The broad mission of AHRQ's health IT initiative is to improve the quality of health care for all Americans. The Agency has focused its health IT activities on the following three goals:
- Improve health care decisionmaking.
- Support patient-centered care.
- Improve the quality and safety of medication management.
To address the mission, AHRQ has invested over $260 million in contracts and grants to over 150 communities, hospitals, providers, and health care systems in 48 States to promote access to and encourage the adoption of health IT. These projects constitute a real-world laboratory for examining health IT at work and aim to achieve the following:
- Help clinicians provide higher quality, safer health care.
- Put the patient at the center of health care.
- Stimulate the implementation of health IT, especially in rural and underserved areas.
- Identify the most successful approaches and barriers to health IT implementation.
- Make the business case for health IT by evaluating costs and benefits.
Transforming Health Care Quality Through Health IT (2004-2008)
AHRQ has awarded over 100 grants totaling $118 million to promote access to health IT by helping communities, hospitals, providers, and health care systems to plan, implement, and demonstrate the value of health IT:
Planning grants to develop health IT infrastructure and data-sharing capacity among clinical provider organizations in their communities by:
- Creating multidisciplinary collaboratives and coalitions of health care providers.
- Conducting needs assessments and feasibility studies.
- Developing plans to implement electronic health records.
Implementation grants to support community-wide and regional health IT systems by:
- Developing shared registries, electronic health record systems, and telemedicine networks.
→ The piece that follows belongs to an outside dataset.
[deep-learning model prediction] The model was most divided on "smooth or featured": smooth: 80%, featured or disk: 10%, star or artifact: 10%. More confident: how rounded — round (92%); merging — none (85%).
- Integrating clinical data from a variety of health IT systems, including pharmacy, laboratory, and public health organizations.
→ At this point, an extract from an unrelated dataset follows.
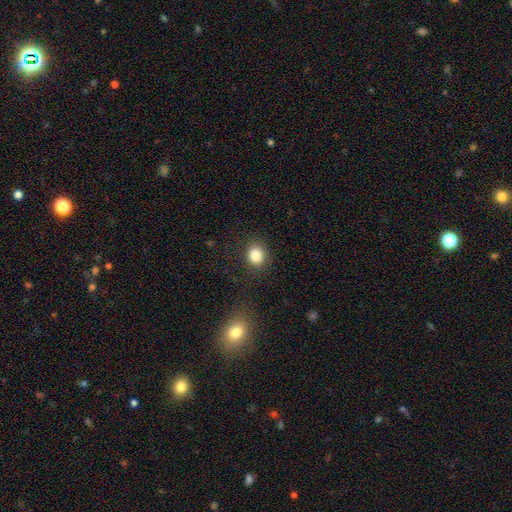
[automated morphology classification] Smooth or featured? smooth (84%)
How rounded? round (73%)
Merging? none (84%)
- Redesigning clinical workflow to improve patient care and provider access to information.
- Creating novel methods for delivering information to providers.
Value demonstration grants to evaluate how the adoption of health IT will:
- Impact quality, safety, and resource use in large, integrated delivery systems.
- Advance the effectiveness of Web-based, patient education tools.
- Improve patient transitions between health care facilities and their homes.
State and Regional Demonstrations in Health IT (2004-2009)
AHRQ has awarded contracts totaling $30 million to the States of Colorado, Delaware, Indiana, Rhode Island, Tennessee, and Utah to develop statewide and regional networks allowing health care providers, laboratories, pharmacies, major public and private purchasers of health care, hospitals, ambulatory care facilities, home health care providers, and long-term care providers to use health IT to communicate and share information. The goals of these projects are to:
- Identify and support State and regional data sharing and interoperability activities.
- Demonstrate measurable improvements in the quality, safety, efficiency, and/or effectiveness of care resulting from clinical data exchange.
- Identify successful strategies for the sustainability of health information exchange.
- Identify programmatic linkages to other key regional and national health IT initiatives.
Ambulatory Safety and Quality Program (2007-2011)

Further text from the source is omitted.